Sebuah senyum tertahan tersungging di bibir Kei. Di bungkusan cokelat itu tertulis “Milik Arya, siapa yang ambil, mati!” spontan dia menoleh memperhatikan cowok yang sedang asyik bermain game itu, ada sesuatu yang Kei rasakan di dalam hati. Apakah ini yang dinamakan ketenangan batin? Inikah rasanya akur dengan saudara? Sebahagia ini? Sepertinya kata-kata Ibu tak banyak salah, mungkin iya, Arya bukanlah kakak yang bertingkah manis seperti pada umumnya. Tapi, dia bisa menunjuk rasa sayang dan peduli pada Kei dengan caranya sendiri, dengan cara yang sembarangan, bertingkah sesukanya, dan blak-blakkan, setidaknya itu lebih bagus daripada banyak membual. Itulah hal positif yang Kei tangkap.

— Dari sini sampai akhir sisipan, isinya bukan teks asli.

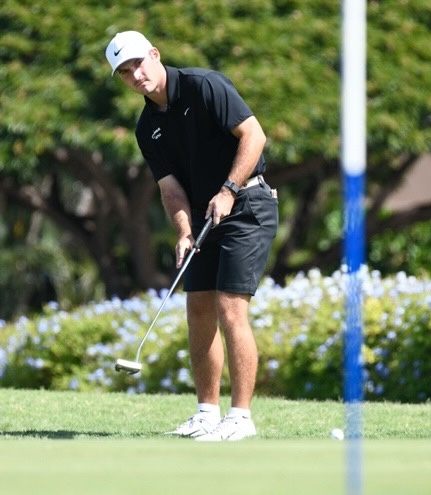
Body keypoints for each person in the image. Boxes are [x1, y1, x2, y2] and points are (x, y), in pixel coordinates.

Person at [105, 31, 278, 441]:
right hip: (203, 215)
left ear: (155, 55)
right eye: (125, 73)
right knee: (198, 309)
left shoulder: (206, 86)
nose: (136, 76)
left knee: (230, 307)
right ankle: (206, 413)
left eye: (138, 64)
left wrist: (228, 190)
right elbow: (170, 188)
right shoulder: (147, 127)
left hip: (248, 204)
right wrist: (183, 231)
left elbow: (255, 137)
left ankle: (240, 418)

Kei tahu hal ini tak akan bertahan lama, palingan besok pasti mereka akan ribut kembali, berkelahi karena hal sepele seperti biasanya, berebutan apa saja, dan sebagainya. Walau begitu, itu hal yang wajar, karena yang terpenting mereka saling menyayangikan? Dengan cara mereka sendiri.
Kei melanjutkan langkahnya, keluar dari kamar itu. Sementara Arya, dia melihat reaksi Kei dari layar laptop, dengan ujung bibir yang terangkat ke atas. Apakah itu bisa disebut senyum?